◆ **BLOCCO DI TESTO**

• • • •

Scena Prima : Benedetta sia tu, Musa dei viaggiatori!
Tardo pomeriggio di una serata calda di settembre. Abigail girovaga per Chinatown e passa vicino a quell'agenzia di viaggi che l'amica Michelle ha nominato più volte. I cartelli pubblicitari sulle vetrine ammiccano ad Abigail. Tokyo. Pechino. Seul. Shanghai. Pechino. Hong Kong. Singapore. Formicolio alle dita dei piedi. Una curiosità interna di vedere come vivono 'gli altri'. Il bisogno di vedersi immersi in un ambiente estraneo. Un desiderio ardente di imparare cose nuove. Immagino che non molti amici siano ancora stati lì. Ronzio nelle orecchie, cuore che batte, mani che sudano, ginocchia che tremano, oh cavoli, un timido esitante passo in avanti e…..la carta di credito è morta (lunga vita alla carta di credito).

Scena Seconda: Vaccinazioni dal dottore.
Ahi!

Parte Seconda: Arrivarci e tornareLassù
Quali immagini di Pechino vengono in mente? Città superaffollata? Cibo cinese? Comunismo? Monumenti storici? Ancora incerta, quindi lasciatemi condividere con voi le mie impressioni su Pechino. Non è sorprendente il fatto che la maggiorparte dei luoghi finiscano per essere completamente diversi da quello che c'eravamo immaginati. Non importa quanti libri avessimo letto o quanti consigli avessimo raccolto prima della partenza.

Il mio viaggio iniziò la Vigilia di Natale a bordo di una compagnia aerea cinese. Gli attori e le scene del film in cinese non doppiato che mostravano in aereo erano molto piacevoli da guardare, ma dopo un pò non riuscii più a seguirlo e cominciai a guardare la rivista dell'aereo, anche questa completamente in cinese. Da qualche parte della Cina stanno costruendo ville lussuose, donne cinesi si abbelliscono con vestiti di Gucci e Dior, piatti deliziosi vengono preparati e la tecnologia ha raggiunto il massimo dell'avanguardia. Fantastico! Quindi che cosa ci fa questa porcheria di cibo occidentale sul mio vassoio? Haute cuisine?

• • • •

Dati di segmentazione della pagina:

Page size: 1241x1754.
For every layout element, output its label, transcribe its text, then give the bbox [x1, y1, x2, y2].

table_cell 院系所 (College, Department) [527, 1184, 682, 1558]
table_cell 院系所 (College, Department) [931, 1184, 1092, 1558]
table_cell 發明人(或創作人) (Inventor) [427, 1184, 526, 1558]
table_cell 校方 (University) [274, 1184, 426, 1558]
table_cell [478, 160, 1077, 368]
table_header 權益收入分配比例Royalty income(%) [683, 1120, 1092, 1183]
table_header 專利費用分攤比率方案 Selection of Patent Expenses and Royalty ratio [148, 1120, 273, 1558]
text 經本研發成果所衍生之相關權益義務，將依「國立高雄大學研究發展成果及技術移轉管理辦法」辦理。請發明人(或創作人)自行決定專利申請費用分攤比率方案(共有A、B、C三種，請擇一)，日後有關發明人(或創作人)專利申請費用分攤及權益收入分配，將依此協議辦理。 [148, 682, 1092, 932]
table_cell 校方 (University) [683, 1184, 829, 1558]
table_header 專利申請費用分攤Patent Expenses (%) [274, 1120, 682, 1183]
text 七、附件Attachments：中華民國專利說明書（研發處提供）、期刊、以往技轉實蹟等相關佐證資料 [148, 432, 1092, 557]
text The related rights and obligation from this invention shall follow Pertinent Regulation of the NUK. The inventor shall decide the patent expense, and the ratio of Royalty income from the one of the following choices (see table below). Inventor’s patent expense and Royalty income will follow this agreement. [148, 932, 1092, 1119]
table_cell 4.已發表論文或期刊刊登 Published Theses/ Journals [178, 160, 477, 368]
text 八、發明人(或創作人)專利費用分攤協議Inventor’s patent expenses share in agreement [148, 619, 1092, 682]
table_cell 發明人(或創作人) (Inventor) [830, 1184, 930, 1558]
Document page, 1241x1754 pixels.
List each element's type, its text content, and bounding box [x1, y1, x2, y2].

• • • •

◆ **ATTIVITÀ A**
Nel testo sul viaggio a Pechino, in quale giorno iniziò il viaggio?
◆ **ATTIVITÀ B**
Per favore, indica se ciascuna affermazione concorda con il testo sul viaggio a Pechino, rispondendo sì o no e citando le parole decisive: (i) il film mostrato in aereo era doppiato; (ii) la rivista dell'aereo era completamente in cinese; (iii) Abigail aveva sentito nominare l'agenzia di viaggi dall'amica Michelle.
Per rispondere basati solo sul testo.

◆ **SOLUZIONE SCRITTA A**
La Vigilia di Natale.

◆ **SOLUZIONE SCRITTA B**
(i) No: "film in cinese non doppiato".
(ii) Sì: "anche questa completamente in cinese".
(iii) Sì: "quell'agenzia di viaggi che l'amica Michelle ha nominato più volte".